Future sales of our equity securities could result in downward selling pressure on our securities, and may adversely affect the stock price.

 

In the event that our equity securities are sold, there is a risk downward pressure may result, making it difficult for an investor to sell his or her securities at any reasonable price, if at all. Future sales of substantial amounts of our equity securities in the public market, or the perception that such sales could occur, could put downward selling pressure on our securities, and adversely affect the market price of our common stock.

 

Risks Related to the Industry

 

The affinity-based content aggregation and ecommerce industry is highly competitive.

 

We will be in competition with other current or potential regional, national and international companies that may offer similar services to ours. Our current competitors include Sky Angel, HopeTV, Harvest-TV, Streaming Faith, Hulu, YouTube, Pandora, Rhapsody as well as thousands of small Christian-focused web sites. Additionally, ministries providing content to the Company may also distribute their content through other mediums such as cable TV, similar online companies, their own web site, YouTube and others. It is possible that additional online media content competitors who do not directly compete with us will elect to compete in our field or emerge in the future, some of which may be larger and have greater financial and operating resources than we do. There can be no assurance that we will be able to compete against such other competitors in light of the rapidly evolving, highly competitive marketplace for these services. Our failure to maintain and enhance our competitive position could reduce our market share, decrease our profit margin and cause our revenues to grow more slowly than anticipated or not at all.

**SUPPLIED ENTRIES**
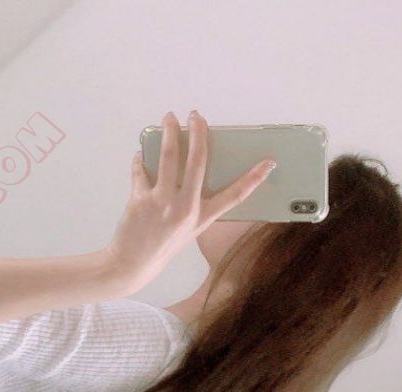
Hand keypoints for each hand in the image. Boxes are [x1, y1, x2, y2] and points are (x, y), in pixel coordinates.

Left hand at [103, 109, 276, 288]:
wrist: (132, 265)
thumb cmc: (162, 245)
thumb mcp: (187, 230)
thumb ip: (191, 203)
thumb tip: (187, 165)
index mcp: (201, 218)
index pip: (234, 196)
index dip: (253, 179)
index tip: (269, 162)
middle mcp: (185, 209)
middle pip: (198, 162)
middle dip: (198, 133)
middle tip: (196, 115)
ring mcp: (162, 204)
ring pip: (169, 157)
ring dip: (169, 132)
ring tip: (168, 118)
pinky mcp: (141, 201)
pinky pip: (140, 171)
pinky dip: (140, 160)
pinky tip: (140, 154)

**WHAT THIS EXERCISE ASKS**
• A. In the risk-factors excerpt, which industry is described as highly competitive?
• B. Reproduce the risk-factors excerpt word for word, starting with "Future sales of our" and going on through "our common stock.".
• C. List every company the risk-factors excerpt names as a current competitor.

**TASK-BY-TASK RESULTS**
• A. The affinity-based content aggregation and ecommerce industry.

• B.
Future sales of our equity securities could result in downward selling pressure on our securities, and may adversely affect the stock price.

 

In the event that our equity securities are sold, there is a risk downward pressure may result, making it difficult for an investor to sell his or her securities at any reasonable price, if at all. Future sales of substantial amounts of our equity securities in the public market, or the perception that such sales could occur, could put downward selling pressure on our securities, and adversely affect the market price of our common stock.

• C. Sky Angel, HopeTV, Harvest-TV, Streaming Faith, Hulu, YouTube, Pandora, Rhapsody